### TEXTE PRÉSENTÉ
# # # # # # #

Conséquences monétaires des mesures de relance fiscale
Ces dernières semaines, cette colonne a réservé une place importante à la politique fiscale. Qu’en est-il de son impact sur la politique monétaire? La semaine dernière, nous avons eu quatre exemples de pays à des stades différents du déploiement de leurs plans de relance budgétaire, et donc à des points différents de la courbe de réaction monétaire.
Commençons par l’Allemagne. Les élections anticipées du 23 février devraient marquer un point d’inflexion de la dette, ou ‘Schuldenwende’ allemand/européen. Le marché n’est pas encore tout à fait à la page. Indépendamment de la hausse de la prime de risque de crédit allemande, les investisseurs tiennent surtout compte d’un plancher plus bas du taux directeur de la BCE. En termes simples: ils ne croient pas qu’il y a assez de cohésion au niveau européen pour pouvoir continuer à utiliser le levier fiscal. Ainsi, la politique monétaire devra bon gré mal gré assurer une partie du soutien à la croissance/des mesures de relance. Le taux attendu de 1,75% fin 2025 est en deçà du niveau neutre, tout en restant bien sûr bien supérieur à la politique de taux zéro en vigueur avant la Covid. Le contexte inflationniste a changé (>2%) et le pessimisme par rapport à la croissance a atteint un pic. Hier, par exemple, l’indicateur cyclique de confiance des investisseurs en Allemagne (ZEW) a chuté à -91,4. Au paroxysme de la crise financière (avril-mai 2009) et de la pandémie de Covid (avril-mai 2020), l’indicateur n’est resté que deux mois à des niveaux encore plus bas.

# # # # # # #

### TÂCHES À RÉALISER
[A] Résumez en deux phrases le texte sur les conséquences monétaires de la relance fiscale.
[B] D'après le texte sur les conséquences monétaires de la relance fiscale, à quel niveau l'indicateur ZEW a-t-il chuté hier ?
[C] Poursuivez le texte sur les conséquences monétaires de la relance fiscale à partir de sa dernière phrase.

### INFORMATIONS FOURNIES
# # # # # # #

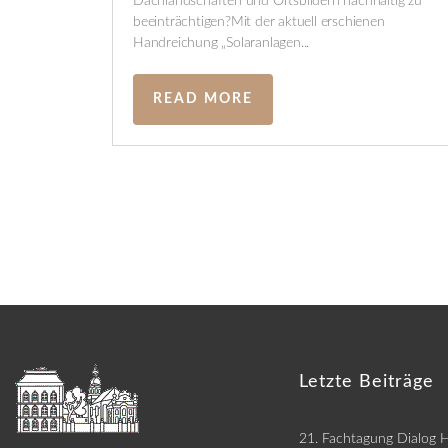
Dachlandschaften und Ortsbildern nachhaltig zu
beeinträchtigen?Mit der aktuell erschienen
Handreichung „Solaranlagen...
READ MORE
Letzte Beiträge
21. Fachtagung Dialog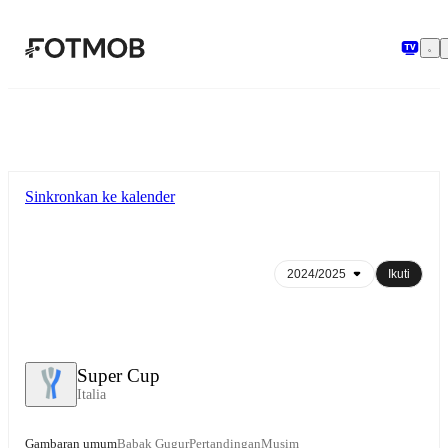
Langsung ke konten utama
Sinkronkan ke kalender
Ikuti
Super Cup
Italia
Gambaran umum
Babak Gugur
Pertandingan
Musim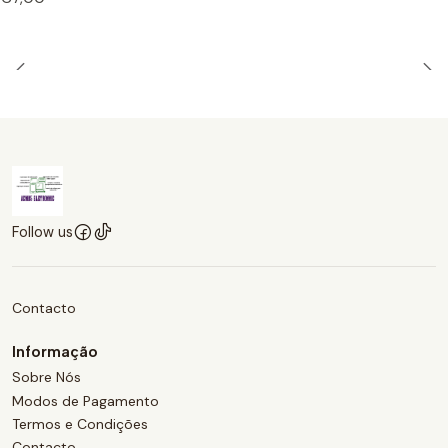
Follow us
Contacto
Informação
Sobre Nós
Modos de Pagamento
Termos e Condições
Contacto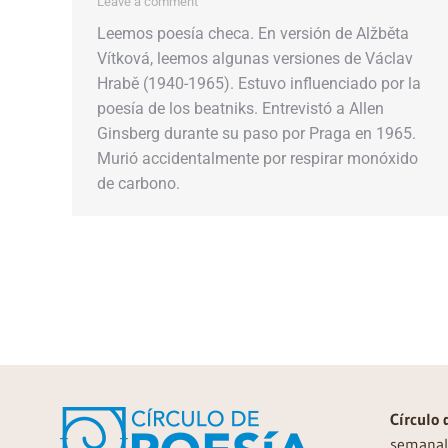
Leave a comment
Leemos poesía checa. En versión de Alžběta
Vítková, leemos algunas versiones de Václav
Hrabě (1940-1965). Estuvo influenciado por la
poesía de los beatniks. Entrevistó a Allen
Ginsberg durante su paso por Praga en 1965.
Murió accidentalmente por respirar monóxido
de carbono.
Círculo 
semanal 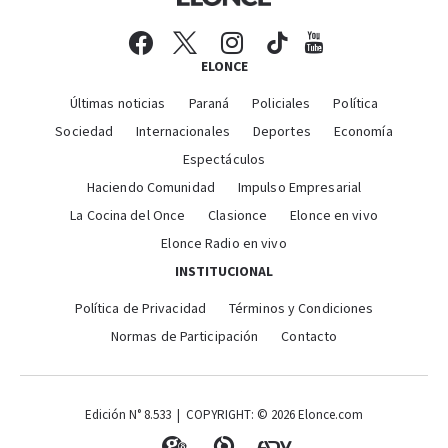
ELONCE
Últimas noticias
Paraná
Policiales
Política
Sociedad
Internacionales
Deportes
Economía
Espectáculos
Haciendo Comunidad
Impulso Empresarial
La Cocina del Once
Clasionce
Elonce en vivo
Elonce Radio en vivo
INSTITUCIONAL
Política de Privacidad
Términos y Condiciones
Normas de Participación
Contacto
Edición N° 8.533 | COPYRIGHT: © 2026 Elonce.com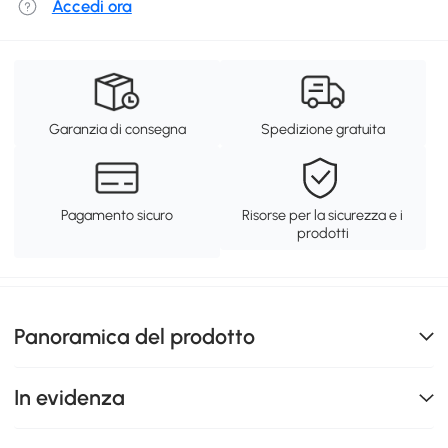
Accedi ora
Garanzia di consegna
Spedizione gratuita
Pagamento sicuro
Risorse per la sicurezza e i
prodotti
Panoramica del prodotto
In evidenza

# # # # # # #

### RÉPONSES AUX TÂCHES
[A] La chronique examine l'impact des plans de relance budgétaire sur la politique monétaire à travers quatre pays, en commençant par l'Allemagne, où les élections anticipées du 23 février devraient marquer un point d'inflexion de la dette. Ne croyant pas à une cohésion européenne suffisante, les investisseurs tablent surtout sur un plancher plus bas du taux directeur de la BCE, attendu à 1,75 % fin 2025, alors que le pessimisme sur la croissance a atteint un pic et que l'indicateur ZEW a chuté à -91,4.

[B] Il a chuté à -91,4.

[C]
Aux États-Unis, le balancier fiscal dessine déjà un mouvement plus parabolique. Après le coup du chapeau du Parti républicain, la perspective de la mise en œuvre de l’agenda de Trump propulse les déficits budgétaires et le taux d’endettement à des niveaux stratosphériques. La semaine dernière, le président de la Fed Powell a indiqué que la banque centrale ne pourrait probablement imputer l’impact attendu sur la croissance et l’inflation qu’en mars. Le marché monétaire américain tire déjà ses conclusions. Une politique fiscale souple liera les mains de la politique monétaire, tout comme c’était le cas en Europe dans un contexte d’inflation élevée persistante. Mais c’est surtout que d’un point de vue cyclique, la croissance a déjà une longueur d’avance. D’ici fin 2025, le marché ne voit guère de marge de manœuvre pour d’autres abaissements du taux directeur: de 4,5%-4,75% à 3,75%-4%. Contrairement au contexte européen, le plancher se situe bien au-dessus du niveau ‘neutre’ et donc en territoire restrictif.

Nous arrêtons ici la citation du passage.